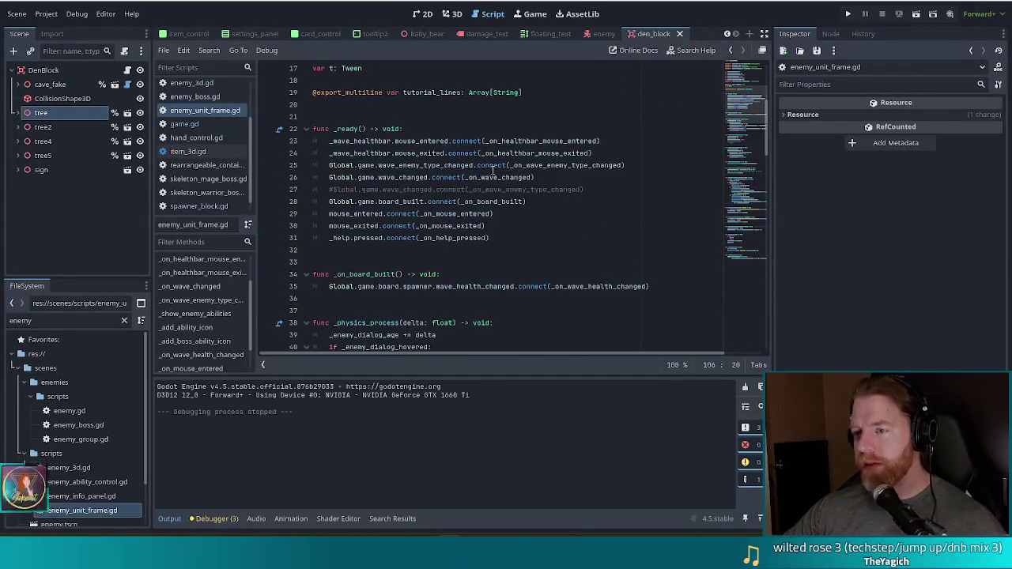
click(551, 165)
click(563, 165)
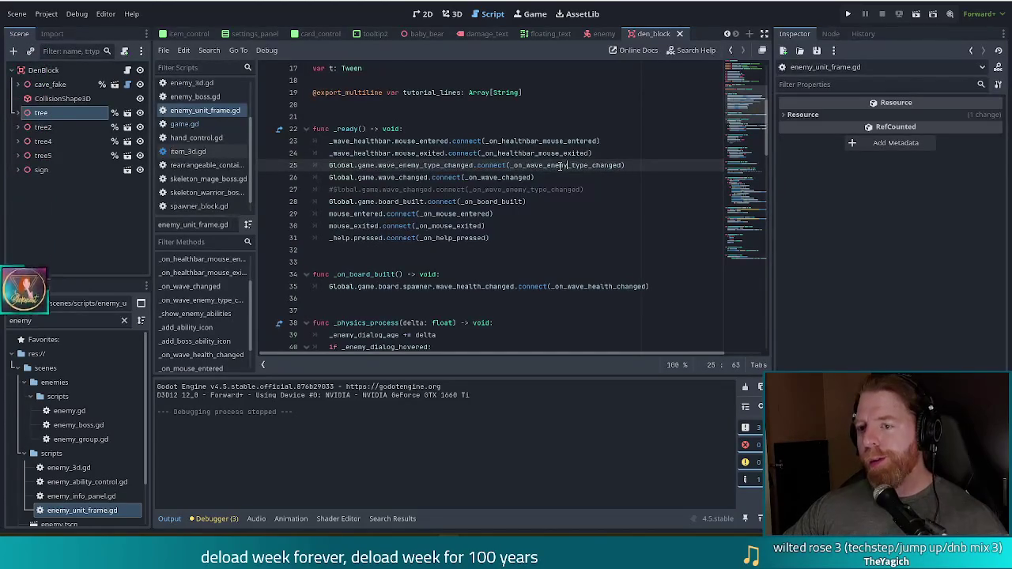
click(501, 177)
click(744, 205)
drag(744, 205, 744, 245)
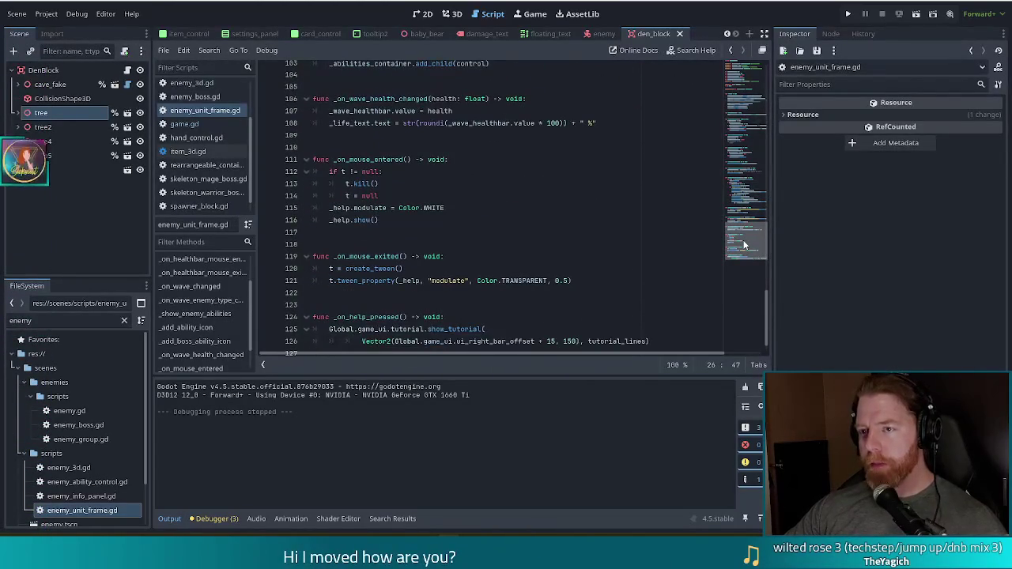
scroll(553, 206, up, 2)
click(387, 180)
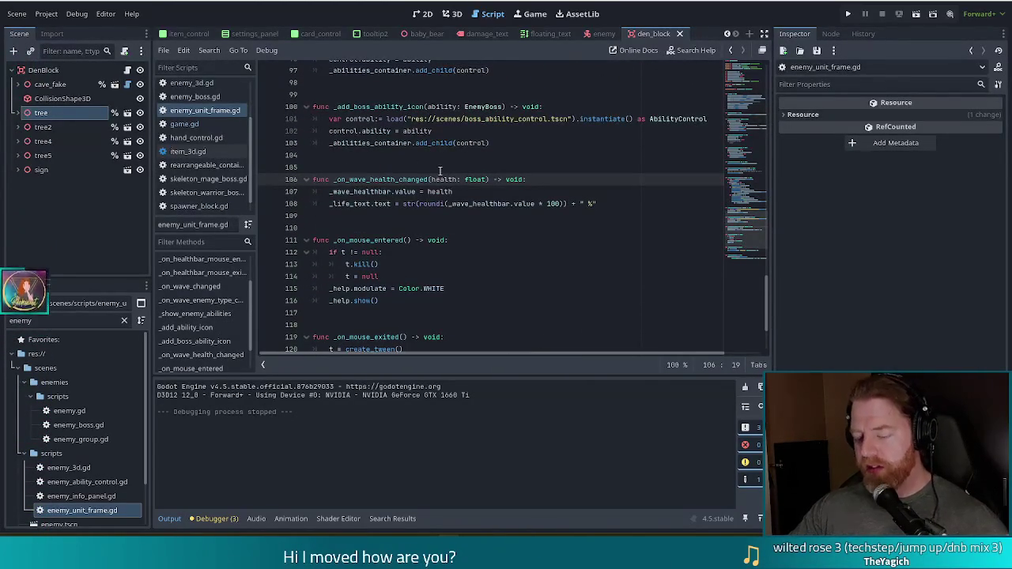
Search all project files for on_wave_health and open the line 35 signal connection match.
key(ctrl+shift+f)
text(on_w)
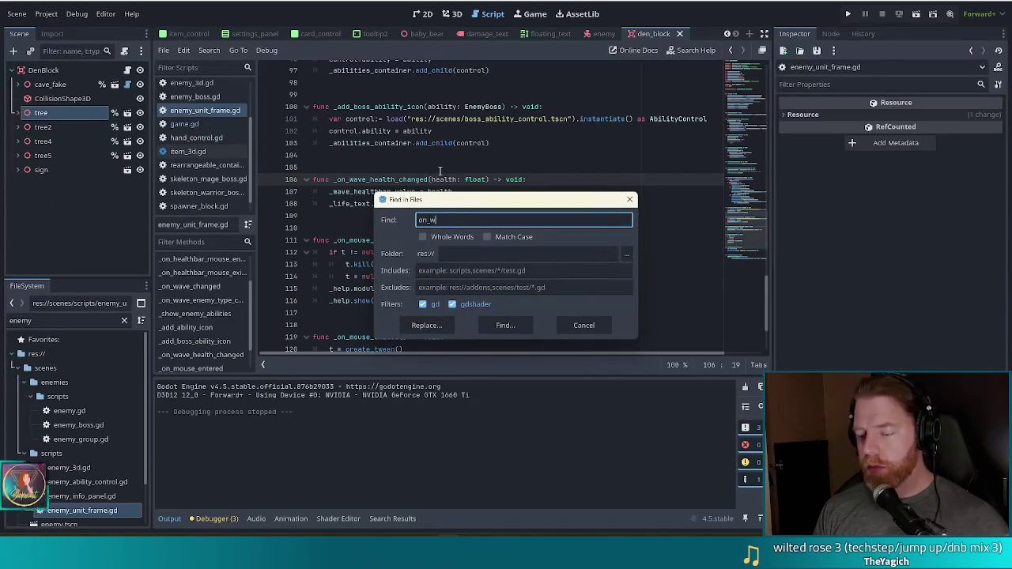
text(ave_health)
key(Return)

# # #

» TASK REQUIREMENTS
Without including any pictures, copy every line above exactly.

» SOLUTION TO THIS PROBLEM
click(551, 165)
click(563, 165)
click(501, 177)
click(744, 205)
drag(744, 205, 744, 245)
scroll(553, 206, up, 2)
click(387, 180)
Search all project files for on_wave_health and open the line 35 signal connection match.
key(ctrl+shift+f)
text(on_w)
text(ave_health)
key(Return)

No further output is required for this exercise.